Within our main function we first set up UART by calling init_uart and then set up the accelerometer by calling the following functions: BOARD_InitPins, BOARD_InitBootClocks, and BOARD_InitDebugConsole. After setting up UART and accelerometer, we set up PIT interrupts, enabled the clock, set the load value of the 0th PIT to be 1/60th of a second, and enabled interrupts. Lastly, we would call the function updateData within an infinite loop to continuously poll data and send it when necessary.

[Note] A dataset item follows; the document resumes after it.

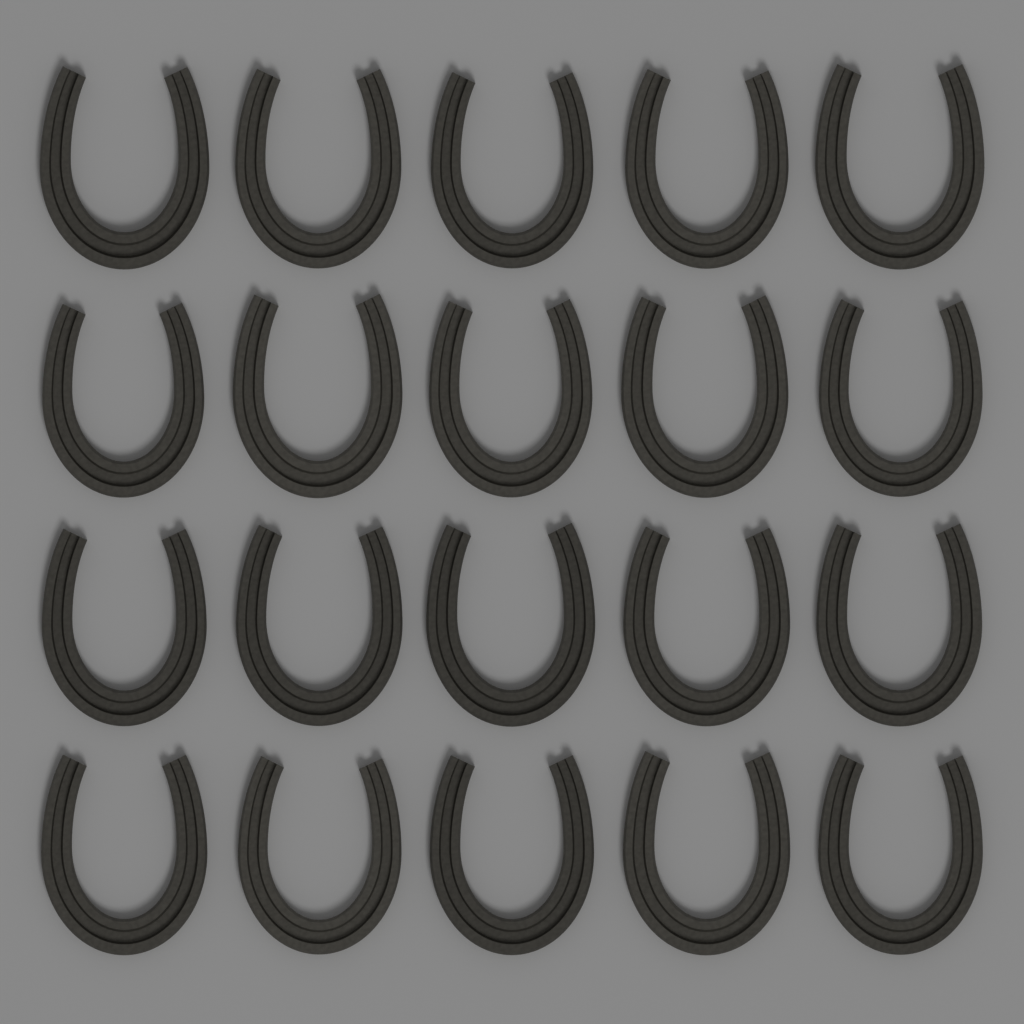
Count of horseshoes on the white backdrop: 20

Technical Description of our C# code (GUI and reading accelerometer data):
Our implementation for the frontend of our game and reading of accelerometer data sent through serial uses Godot and C# System.IO.Ports. The motion of the marble maze is controlled through Level.cs, which is attached to every level in the game. The function _Ready initializes the port by setting the port name, the baud rate to 115200, the read timeout to be 1000 ms, and opens a new serial port connection by calling _port.Open(). The function _Process, which runs 60 times per second, reads up to the newline value in the input buffer which contains the smoothed accelerometer data and forms an array consisting of the x, y, and z positions. The function _PhysicsProcess sets the orientation of the marble maze with respect to the accelerometer data from the board by using the function LookAt.

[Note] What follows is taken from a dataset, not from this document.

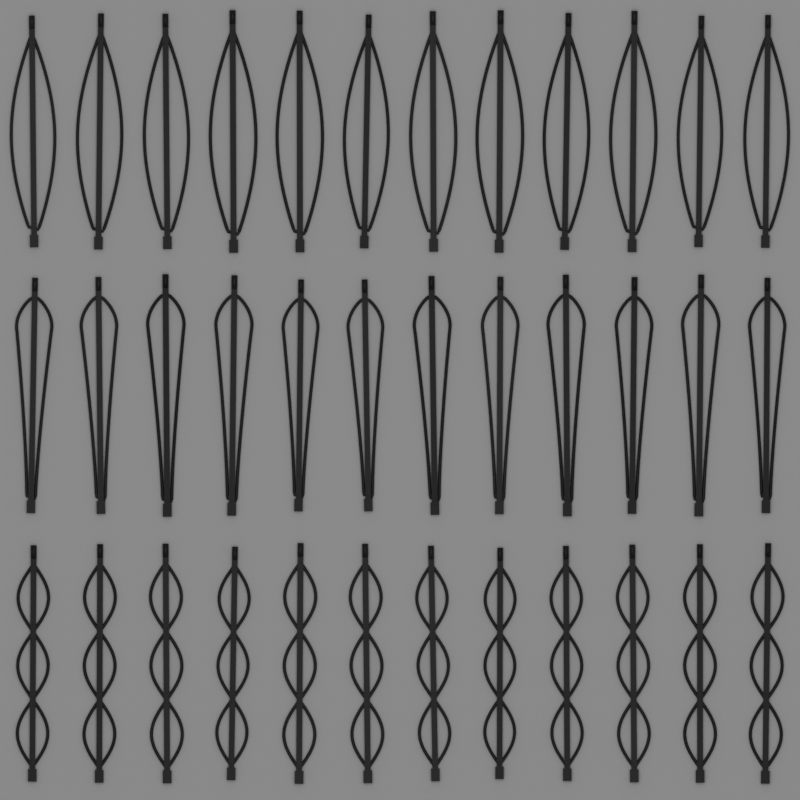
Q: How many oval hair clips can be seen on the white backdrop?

When the game is initialized, Game.cs loads the game levels and instantiates the first one. We made heavy use of callback functions and Godot signals to do things like trigger ball spawning and level changing. The first level sets up the port as described above, and also requests for the game to spawn the correct number of balls for how many goals the level has. Each Goal.cs goal contains an Area that detects when it collides with a physics body. When this happens, the ball and the goal are removed from the scene and queued for freeing, and the goal emits a signal GoalHit that the goal has been hit. In the level, the signal handler counts down how many goals remain. When all goals have been reached (0 goals left), the level emits LevelComplete to trigger the switch to the next level. In Game.cs the current level is queued to be freed and the next one is instantiated and added to the scene. Finally, Ball.cs handles when a ball goes out-of-bounds by setting its position to the origin and its velocity to 0.
Additional Resources Used
We used the relevant accelerometer code that was from the issdk examples in MCUXpresso IDE as the starting foundation for our accelerometer code. We used the serial example serial_example.c posted on Canvas to help initialize UART. Additionally, we used Godot Engine and it's documentation Godot Docs to create the GUI and read the data sent from the serial port.
Work Distribution
Throughout this project, we worked together by calling each other on Discord and pair-programmed using VSCode Live Share. The majority of the project was done together during call, with exception to Changyuan figuring out how to create the maze using Godot and setting up the initial codebase with the accelerometer code and serial example by himself. We tested our system together by screen sharing the GUI while we moved the maze with the board and by seeing how our accelerometer data changed during the smoothing process. Additionally, we created the project video and the webpage together.